Mainland manufacturing contracted in August for the first time in nine months, a development that could prompt more policy easing by Beijing's economic planners.
The official purchasing managers' index (PMI) dropped 0.9 points to 49.2 last month, from 50.1 in July, in the face of a drop in new orders, weaker production and job losses and weaker production, the National Bureau of Statistics and the China Federation of Logistics and Purchasing said yesterday.
The index fell below 50 for the first time since December. A reading above 50 indicates expansion, while a reading below 50 suggests contraction.
Analysts said weak external demand continued to drag down the nation's economic growth, while domestic demand had yet pick up.
"It's a bit unexpected," said Lu Ting, China economist at Bank of America-Merrill Lynch. He said the PMI reading was significantly below the market consensus of 50 and his bank's forecast of 49.7.

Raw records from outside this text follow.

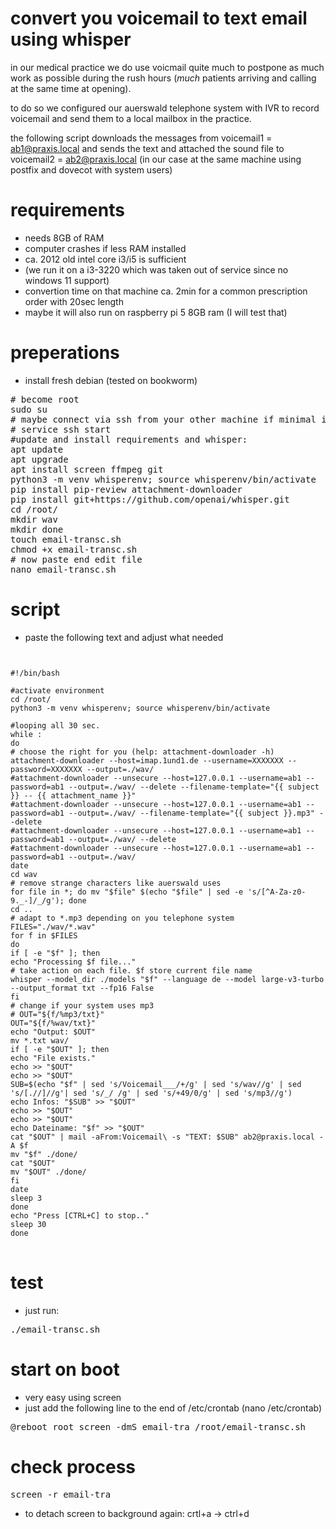convert you voicemail to text email using whisper
====
in our medical practice we do use voicmail quite much to postpone as much work as possible during the rush hours (*much* patients arriving and calling at the same time at opening).

to do so we configured our auerswald telephone system with IVR to record voicemail and send them to a local mailbox in the practice.

the following script downloads the messages from voicemail1 = ab1@praxis.local and sends the text and attached the sound file to voicemail2 = ab2@praxis.local (in our case at the same machine using postfix and dovecot with system users)

requirements
==
* needs 8GB of RAM
* computer crashes if less RAM installed
* ca. 2012 old intel core i3/i5 is sufficient
* (we run it on a i3-3220 which was taken out of service since no windows 11 support)
* convertion time on that machine ca. 2min for a common prescription order with 20sec length 
* maybe it will also run on raspberry pi 5 8GB ram (I will test that)

preperations
==
* install fresh debian (tested on bookworm)
<pre>
# become root
sudo su
# maybe connect via ssh from your other machine if minimal install:
# service ssh start
#update and install requirements and whisper:
apt update
apt upgrade
apt install screen ffmpeg git
python3 -m venv whisperenv; source whisperenv/bin/activate
pip install pip-review attachment-downloader
pip install git+https://github.com/openai/whisper.git
cd /root/
mkdir wav
mkdir done
touch email-transc.sh 
chmod +x email-transc.sh 
# now paste end edit file
nano email-transc.sh 
</pre>
script
==
* paste the following text and adjust what needed
<pre>
<code>

#!/bin/bash

#activate environment
cd /root/ 
python3 -m venv whisperenv; source whisperenv/bin/activate

#looping all 30 sec.
while : 
do
# choose the right for you (help: attachment-downloader -h)
attachment-downloader --host=imap.1und1.de --username=XXXXXXX --password=XXXXXXX --output=./wav/
#attachment-downloader --unsecure --host=127.0.0.1 --username=ab1 --password=ab1 --output=./wav/ --delete --filename-template="{{ subject }} -- {{ attachment_name }}" 
#attachment-downloader --unsecure --host=127.0.0.1 --username=ab1 --password=ab1 --output=./wav/ --filename-template="{{ subject }}.mp3" --delete 
#attachment-downloader --unsecure --host=127.0.0.1 --username=ab1 --password=ab1 --output=./wav/ --delete 
#attachment-downloader --unsecure --host=127.0.0.1 --username=ab1 --password=ab1 --output=./wav/ 
date 
cd wav 
# remove strange characters like auerswald uses
for file in *; do mv "$file" $(echo "$file" | sed -e 's/[^A-Za-z0-9._-]/_/g'); done 
cd .. 
# adapt to *.mp3 depending on you telephone system
FILES="./wav/*.wav" 
for f in $FILES 
do 
if [ -e "$f" ]; then 
echo "Processing $f file..." 
# take action on each file. $f store current file name 
whisper --model_dir ./models "$f" --language de --model large-v3-turbo --output_format txt --fp16 False 
fi 
# change if your system uses mp3
# OUT="${f/%mp3/txt}" 
OUT="${f/%wav/txt}" 
echo "Output: $OUT" 
mv *.txt wav/ 
if [ -e "$OUT" ]; then 
echo "File exists." 
echo >> "$OUT" 
echo >> "$OUT" 
SUB=$(echo "$f" | sed 's/Voicemail___/+/g' | sed 's/wav//g' | sed 's/[.//]//g'| sed 's/_/ /g' | sed 's/+49/0/g' | sed 's/mp3//g') 
echo Infos: "$SUB" >> "$OUT" 
echo >> "$OUT" 
echo >> "$OUT" 
echo Dateiname: "$f" >> "$OUT" 
cat "$OUT" | mail -aFrom:Voicemail\<root@praxis.local\> -s "TEXT: $SUB" ab2@praxis.local -A $f 
mv "$f" ./done/ 
cat "$OUT" 
mv "$OUT" ./done/ 
fi 
date 
sleep 3 
done
echo "Press [CTRL+C] to stop.." 
sleep 30 
done  
</code>
</pre>
test
==
* just run:
<pre>
./email-transc.sh
</pre>
start on boot
==
 * very easy using screen
 * just add the following line to the end of /etc/crontab (nano /etc/crontab)
<pre>@reboot root screen -dmS email-tra /root/email-transc.sh</pre>
check process
==
<pre>screen -r email-tra</pre>
* to detach screen to background again: crtl+a -> ctrl+d

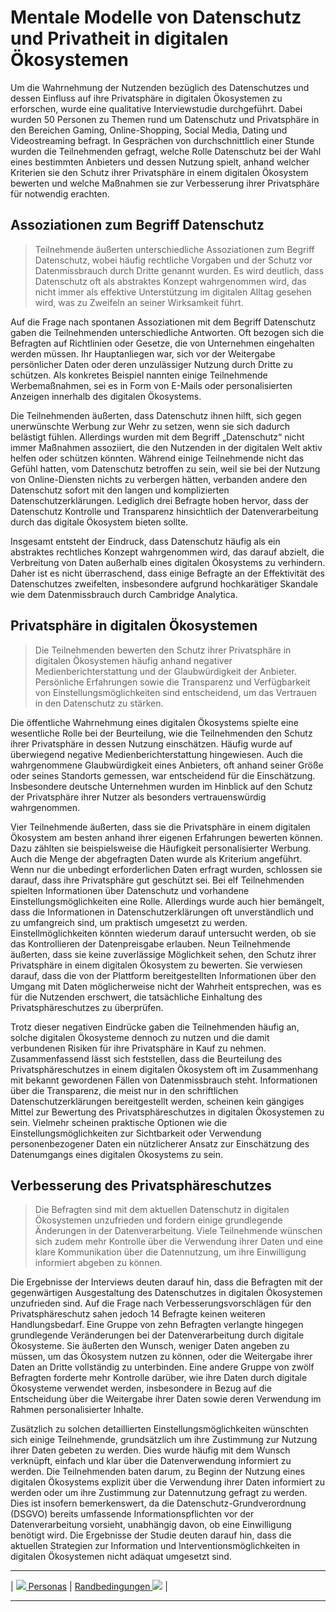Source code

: 
# Mentale Modelle von Datenschutz und Privatheit in digitalen Ökosystemen
Um die Wahrnehmung der Nutzenden bezüglich des Datenschutzes und dessen Einfluss auf ihre Privatsphäre in digitalen Ökosystemen zu erforschen, wurde eine qualitative Interviewstudie durchgeführt. Dabei wurden 50 Personen zu Themen rund um Datenschutz und Privatsphäre in den Bereichen Gaming, Online-Shopping, Social Media, Dating und Videostreaming befragt. 
In Gesprächen von durchschnittlich einer Stunde wurden die Teilnehmenden gefragt, welche Rolle Datenschutz bei der Wahl eines bestimmten Anbieters und dessen Nutzung spielt, anhand welcher Kriterien sie den Schutz ihrer Privatsphäre in einem digitalen Ökosystem bewerten und welche Maßnahmen sie zur Verbesserung ihrer Privatsphäre für notwendig erachten.

## Assoziationen zum Begriff Datenschutz 
>Teilnehmende äußerten unterschiedliche Assoziationen zum Begriff Datenschutz, wobei häufig rechtliche Vorgaben und der Schutz vor Datenmissbrauch durch Dritte genannt wurden. Es wird deutlich, dass Datenschutz oft als abstraktes Konzept wahrgenommen wird, das nicht immer als effektive Unterstützung im digitalen Alltag gesehen wird, was zu Zweifeln an seiner Wirksamkeit führt.

Auf die Frage nach spontanen Assoziationen mit dem Begriff Datenschutz gaben die Teilnehmenden unterschiedliche Antworten. Oft bezogen sich die Befragten auf Richtlinien oder Gesetze, die von Unternehmen eingehalten werden müssen. Ihr Hauptanliegen war, sich vor der Weitergabe persönlicher Daten oder deren unzulässiger Nutzung durch Dritte zu schützen. Als konkretes Beispiel nannten einige Teilnehmende Werbemaßnahmen, sei es in Form von E-Mails oder personalisierten Anzeigen innerhalb des digitalen Ökosystems. 

Die Teilnehmenden äußerten, dass Datenschutz ihnen hilft, sich gegen unerwünschte Werbung zur Wehr zu setzen, wenn sie sich dadurch belästigt fühlen. Allerdings wurden mit dem Begriff „Datenschutz“ nicht immer Maßnahmen assoziiert, die den Nutzenden in der digitalen Welt aktiv helfen oder schützen könnten. Während einige Teilnehmende nicht das Gefühl hatten, vom Datenschutz betroffen zu sein, weil sie bei der Nutzung von Online-Diensten nichts zu verbergen hätten, verbanden andere den Datenschutz sofort mit den langen und komplizierten Datenschutzerklärungen. Lediglich drei Befragte hoben hervor, dass der Datenschutz Kontrolle und Transparenz hinsichtlich der Datenverarbeitung durch das digitale Ökosystem bieten sollte. 

Insgesamt entsteht der Eindruck, dass Datenschutz häufig als ein abstraktes rechtliches Konzept wahrgenommen wird, das darauf abzielt, die Verbreitung von Daten außerhalb eines digitalen Ökosystems zu verhindern. Daher ist es nicht überraschend, dass einige Befragte an der Effektivität des Datenschutzes zweifelten, insbesondere aufgrund hochkarätiger Skandale wie dem Datenmissbrauch durch Cambridge Analytica. 

## Privatsphäre in digitalen Ökosystemen 
>Die Teilnehmenden bewerten den Schutz ihrer Privatsphäre in digitalen Ökosystemen häufig anhand negativer Medienberichterstattung und der Glaubwürdigkeit der Anbieter. Persönliche Erfahrungen sowie die Transparenz und Verfügbarkeit von Einstellungsmöglichkeiten sind entscheidend, um das Vertrauen in den Datenschutz zu stärken.

Die öffentliche Wahrnehmung eines digitalen Ökosystems spielte eine wesentliche Rolle bei der Beurteilung, wie die Teilnehmenden den Schutz ihrer Privatsphäre in dessen Nutzung einschätzen. Häufig wurde auf überwiegend negative Medienberichterstattung hingewiesen. Auch die wahrgenommene Glaubwürdigkeit eines Anbieters, oft anhand seiner Größe oder seines Standorts gemessen, war entscheidend für die Einschätzung. Insbesondere deutsche Unternehmen wurden im Hinblick auf den Schutz der Privatsphäre ihrer Nutzer als besonders vertrauenswürdig wahrgenommen. 

Vier Teilnehmende äußerten, dass sie die Privatsphäre in einem digitalen Ökosystem am besten anhand ihrer eigenen Erfahrungen bewerten können. Dazu zählten sie beispielsweise die Häufigkeit personalisierter Werbung. Auch die Menge der abgefragten Daten wurde als Kriterium angeführt. Wenn nur die unbedingt erforderlichen Daten erfragt wurden, schlossen sie darauf, dass ihre Privatsphäre gut geschützt sei. Bei elf Teilnehmenden spielten Informationen über Datenschutz und vorhandene Einstellungsmöglichkeiten eine Rolle. Allerdings wurde auch hier bemängelt, dass die Informationen in Datenschutzerklärungen oft unverständlich und zu umfangreich sind, um praktisch umgesetzt zu werden. Einstellmöglichkeiten könnten wiederum darauf untersucht werden, ob sie das Kontrollieren der Datenpreisgabe erlauben. Neun Teilnehmende äußerten, dass sie keine zuverlässige Möglichkeit sehen, den Schutz ihrer Privatsphäre in einem digitalen Ökosystem zu bewerten. Sie verwiesen darauf, dass die von der Plattform bereitgestellten Informationen über den Umgang mit Daten möglicherweise nicht der Wahrheit entsprechen, was es für die Nutzenden erschwert, die tatsächliche Einhaltung des Privatsphäreschutzes zu überprüfen. 

Trotz dieser negativen Eindrücke gaben die Teilnehmenden häufig an, solche digitalen Ökosysteme dennoch zu nutzen und die damit verbundenen Risiken für ihre Privatsphäre in Kauf zu nehmen. Zusammenfassend lässt sich feststellen, dass die Beurteilung des Privatsphäreschutzes in einem digitalen Ökosystem oft im Zusammenhang mit bekannt gewordenen Fällen von Datenmissbrauch steht. Informationen über die Transparenz, die meist nur in den schriftlichen Datenschutzerklärungen bereitgestellt werden, scheinen kein gängiges Mittel zur Bewertung des Privatsphäreschutzes in digitalen Ökosystemen zu sein. Vielmehr scheinen praktische Optionen wie die Einstellungsmöglichkeiten zur Sichtbarkeit oder Verwendung personenbezogener Daten ein nützlicherer Ansatz zur Einschätzung des Datenumgangs eines digitalen Ökosystems zu sein.

## Verbesserung des Privatsphäreschutzes
>Die Befragten sind mit dem aktuellen Datenschutz in digitalen Ökosystemen unzufrieden und fordern einige grundlegende Änderungen in der Datenverarbeitung. Viele Teilnehmende wünschen sich zudem mehr Kontrolle über die Verwendung ihrer Daten und eine klare Kommunikation über die Datennutzung, um ihre Einwilligung informiert abgeben zu können.

Die Ergebnisse der Interviews deuten darauf hin, dass die Befragten mit der gegenwärtigen Ausgestaltung des Datenschutzes in digitalen Ökosystemen unzufrieden sind. Auf die Frage nach Verbesserungsvorschlägen für den Privatsphäreschutz sahen jedoch 14 Befragte keinen weiteren Handlungsbedarf. Eine Gruppe von zehn Befragten verlangte hingegen grundlegende Veränderungen bei der Datenverarbeitung durch digitale Ökosysteme. Sie äußerten den Wunsch, weniger Daten angeben zu müssen, um das Ökosystem nutzen zu können, oder die Weitergabe ihrer Daten an Dritte vollständig zu unterbinden. Eine andere Gruppe von zwölf Befragten forderte mehr Kontrolle darüber, wie ihre Daten durch digitale Ökosysteme verwendet werden, insbesondere in Bezug auf die Entscheidung über die Weitergabe ihrer Daten sowie deren Verwendung im Rahmen personalisierter Inhalte. 

Zusätzlich zu solchen detaillierten Einstellungsmöglichkeiten wünschten sich einige Teilnehmende, grundsätzlich um ihre Zustimmung zur Nutzung ihrer Daten gebeten zu werden. Dies wurde häufig mit dem Wunsch verknüpft, einfach und klar über die Datenverwendung informiert zu werden. Die Teilnehmenden baten darum, zu Beginn der Nutzung eines digitalen Ökosystems explizit über die Verwendung ihrer Daten informiert zu werden oder um ihre Zustimmung zur Datennutzung gefragt zu werden. Dies ist insofern bemerkenswert, da die Datenschutz-Grundverordnung (DSGVO) bereits umfassende Informationspflichten vor der Datenverarbeitung vorsieht, unabhängig davon, ob eine Einwilligung benötigt wird. Die Ergebnisse der Studie deuten darauf hin, dass die aktuellen Strategien zur Information und Interventionsmöglichkeiten in digitalen Ökosystemen nicht adäquat umgesetzt sind.

****

| [![](/Daccord/assets/images/backward-solid.svg) Personas](<Personas>) | [Randbedingungen ![](/Daccord/assets/images/forward-solid.svg)](<../Randbedingungen>) |

****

The sub-index for new orders fell to 48.7 from 49 in July, which signalled weaker domestic demand, according to Lu. The employment sub-index edged down to 49.1 from 49.5 a month ago, signalling the job market is under stress. A decline in the sub-index for raw material inventories to 45.1, from 48.5, implies manufacturers lack confidence and points to further weakness in production.

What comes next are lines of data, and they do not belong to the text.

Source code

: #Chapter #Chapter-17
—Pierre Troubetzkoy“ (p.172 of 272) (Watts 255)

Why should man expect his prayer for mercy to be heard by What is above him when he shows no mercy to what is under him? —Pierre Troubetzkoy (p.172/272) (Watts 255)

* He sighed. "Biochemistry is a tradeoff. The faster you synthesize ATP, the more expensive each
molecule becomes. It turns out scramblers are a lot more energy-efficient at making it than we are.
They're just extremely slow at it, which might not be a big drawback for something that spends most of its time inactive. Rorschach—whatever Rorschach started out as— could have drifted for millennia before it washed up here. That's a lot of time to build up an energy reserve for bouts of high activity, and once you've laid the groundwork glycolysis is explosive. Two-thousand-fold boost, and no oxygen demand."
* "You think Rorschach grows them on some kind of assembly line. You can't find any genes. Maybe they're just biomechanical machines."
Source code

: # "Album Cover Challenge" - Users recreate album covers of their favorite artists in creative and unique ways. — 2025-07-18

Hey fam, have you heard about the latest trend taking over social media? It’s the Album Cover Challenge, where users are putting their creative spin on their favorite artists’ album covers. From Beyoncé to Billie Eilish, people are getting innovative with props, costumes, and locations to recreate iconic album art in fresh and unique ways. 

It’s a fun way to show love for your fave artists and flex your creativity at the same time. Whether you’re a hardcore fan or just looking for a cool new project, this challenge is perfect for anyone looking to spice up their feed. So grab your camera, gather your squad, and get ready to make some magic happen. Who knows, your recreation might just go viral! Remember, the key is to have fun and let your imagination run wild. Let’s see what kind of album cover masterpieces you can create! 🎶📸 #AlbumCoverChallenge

"The markets could be disappointed first and respond negatively to the poor 49.2 reading, but the bad news from the data, especially employment, could be good news for policies," Lu said.
With macroeconomic indicators falling further in August, ahead of the 18th party congress expected this autumn, Lu believes there could be another round of policy easing this month or next. This could take the form of a reduction in the reserve requirement ratio for banks, he said.
"We believe the weak data for August will put pressure on the government to loosen policy further," Nomura economist Zhang Zhiwei said. If other data for the month - for example, industrial production and trade - continued to slide, the case for policy easing would intensify.
"We continue to expect a cut in reserve requirements this month but no more interest rate cuts for the rest of the year due to the government's concern over surging property prices," the analyst said.
Hu Yifan, an economist with Haitong International Securities Group, told Bloomberg that a reduction in banks' reserve requirement ratios "would send a positive signal to the markets to boost confidence, particularly now that the PMI has dipped below the critical mark of 50".